What was learned after the Berry Fire spread through Flagg Ranch?
- Early activation of contingency resources allowed crews to become familiar with the area prior to the fire front passage.
- The crews saw the cleared treatment areas and this improved confidence in safety zones and re-engagement as the fire front passed through.
- Federal and county firefighters from Teton Interagency Fire and the local Type III incident management team had worked together in training. This assured good communications and smooth operations during the intense fire suppression response in the Flagg area.
- A community structure protection plan was written for Flagg Ranch that mapped the buildings and listed equipment needed.
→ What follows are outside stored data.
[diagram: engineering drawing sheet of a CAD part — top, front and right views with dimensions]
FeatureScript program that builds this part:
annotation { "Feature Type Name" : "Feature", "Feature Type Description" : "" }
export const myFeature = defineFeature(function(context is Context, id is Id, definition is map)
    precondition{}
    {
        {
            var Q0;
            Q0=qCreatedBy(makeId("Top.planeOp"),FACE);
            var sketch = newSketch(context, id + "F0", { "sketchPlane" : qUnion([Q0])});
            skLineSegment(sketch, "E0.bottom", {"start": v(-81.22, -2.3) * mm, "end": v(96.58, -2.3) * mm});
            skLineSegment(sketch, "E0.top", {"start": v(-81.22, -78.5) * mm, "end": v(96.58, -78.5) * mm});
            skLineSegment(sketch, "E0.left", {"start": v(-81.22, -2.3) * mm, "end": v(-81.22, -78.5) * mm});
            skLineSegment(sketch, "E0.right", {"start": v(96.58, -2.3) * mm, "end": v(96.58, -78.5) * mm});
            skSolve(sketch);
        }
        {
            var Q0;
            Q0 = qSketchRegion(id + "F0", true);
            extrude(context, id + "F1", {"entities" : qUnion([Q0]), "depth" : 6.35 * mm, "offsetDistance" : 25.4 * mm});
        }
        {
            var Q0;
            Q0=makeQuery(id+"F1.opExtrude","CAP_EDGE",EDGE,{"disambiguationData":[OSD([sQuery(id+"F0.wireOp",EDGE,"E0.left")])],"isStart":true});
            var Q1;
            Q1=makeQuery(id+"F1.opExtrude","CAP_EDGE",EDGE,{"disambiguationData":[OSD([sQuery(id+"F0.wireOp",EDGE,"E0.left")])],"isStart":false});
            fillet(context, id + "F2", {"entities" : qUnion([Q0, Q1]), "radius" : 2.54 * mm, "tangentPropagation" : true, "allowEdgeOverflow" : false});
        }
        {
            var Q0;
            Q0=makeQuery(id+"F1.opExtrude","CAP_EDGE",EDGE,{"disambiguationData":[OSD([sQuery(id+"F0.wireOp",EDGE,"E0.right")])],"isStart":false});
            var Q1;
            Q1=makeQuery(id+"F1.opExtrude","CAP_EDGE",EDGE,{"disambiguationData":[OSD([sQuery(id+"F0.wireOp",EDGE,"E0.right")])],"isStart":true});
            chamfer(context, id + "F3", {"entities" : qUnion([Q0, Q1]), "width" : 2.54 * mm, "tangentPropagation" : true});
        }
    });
This plan proved very useful, but firefighters did not know it existed until they had already begun similar planning. Engine resources and fire management teams should have these tools in advance.
- In residential areas, screening is important. Where possible, the fuels thinning projects left somewhat denser trees and branches where it was safe to do so, such as on islands in the parking lots. After the Berry Fire these denser clumps of trees were all torched and killed.
- Firefighters who took suppression actions during the Berry Fire’s ember shower in the Flagg Ranch housing area credited metal roofs for the successful protection of the structures.
The National Cohesive Wildland Fire Management Strategy
The management of the Berry Fire and the survival of Flagg Ranch serve to highlight the three goals of the Cohesive Strategy. Because Grand Teton National Park’s managers were confident that the remote Flagg Ranch community was fire adapted, they were able to allow the lightning-ignited Berry Fire to play its natural role in strengthening the resilience of the fire-adapted landscape. The suppression response to the Berry Fire was based on risk assessments and grounded in safety for firefighters, visitors, and developed areas. Flagg Ranch was a fire adapted community because of fuels treatments, structure protection plans, and appropriate building materials.